**DIRECTIONS FOR THIS TASK:**
In the items below, copy the stretch from the line containing "LAS EXPORTACIONES DE CEBOLLA CAEN" through the line containing "2020. A pesar" and replace "toneladas" with "tm". Leave everything else unchanged.

**PROVIDED RECORDS:**
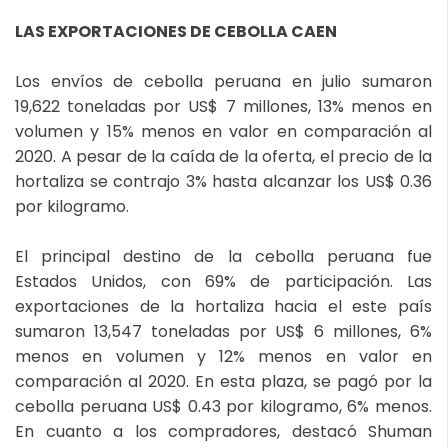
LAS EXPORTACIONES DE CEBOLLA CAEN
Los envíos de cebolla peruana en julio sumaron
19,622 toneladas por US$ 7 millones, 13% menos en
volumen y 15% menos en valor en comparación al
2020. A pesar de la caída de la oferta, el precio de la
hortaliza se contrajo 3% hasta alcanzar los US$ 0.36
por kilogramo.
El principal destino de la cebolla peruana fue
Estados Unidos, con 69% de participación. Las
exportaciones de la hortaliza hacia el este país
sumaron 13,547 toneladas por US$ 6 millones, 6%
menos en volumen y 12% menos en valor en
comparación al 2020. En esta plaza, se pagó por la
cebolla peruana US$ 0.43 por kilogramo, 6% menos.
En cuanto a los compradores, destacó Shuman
...
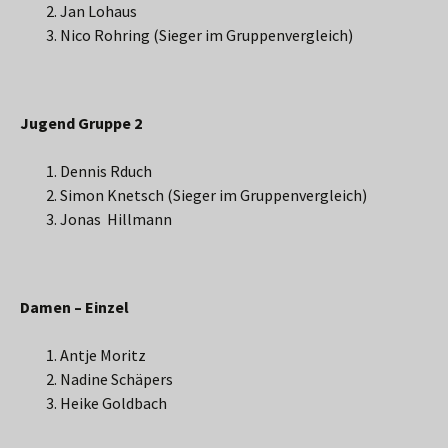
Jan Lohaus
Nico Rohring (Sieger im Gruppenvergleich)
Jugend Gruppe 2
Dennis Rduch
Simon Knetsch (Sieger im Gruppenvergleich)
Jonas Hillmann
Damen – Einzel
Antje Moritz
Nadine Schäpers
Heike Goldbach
---
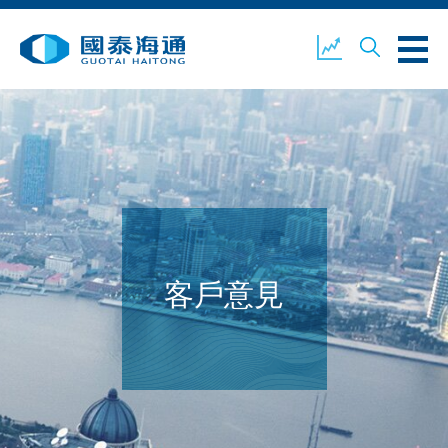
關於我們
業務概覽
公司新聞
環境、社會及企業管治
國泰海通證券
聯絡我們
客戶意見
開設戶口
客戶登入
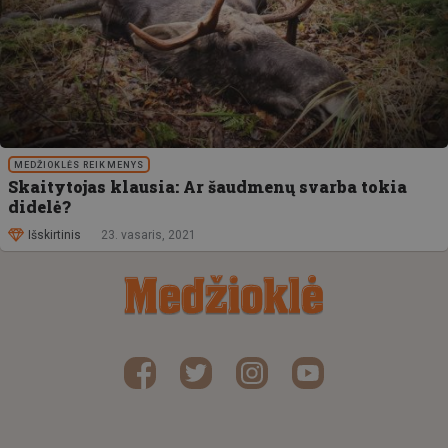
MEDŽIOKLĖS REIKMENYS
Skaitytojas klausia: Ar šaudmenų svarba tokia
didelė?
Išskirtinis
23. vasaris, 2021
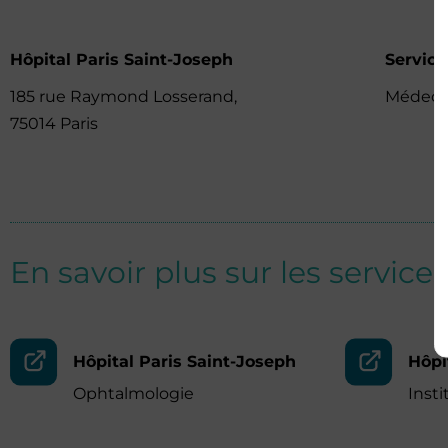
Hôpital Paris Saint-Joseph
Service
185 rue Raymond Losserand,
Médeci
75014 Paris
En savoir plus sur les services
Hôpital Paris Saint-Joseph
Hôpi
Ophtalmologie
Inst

**PROBLEM SOLUTION:**
LAS EXPORTACIONES DE CEBOLLA CAEN
Los envíos de cebolla peruana en julio sumaron
19,622 tm por US$ 7 millones, 13% menos en
volumen y 15% menos en valor en comparación al
2020. A pesar de la caída de la oferta, el precio de la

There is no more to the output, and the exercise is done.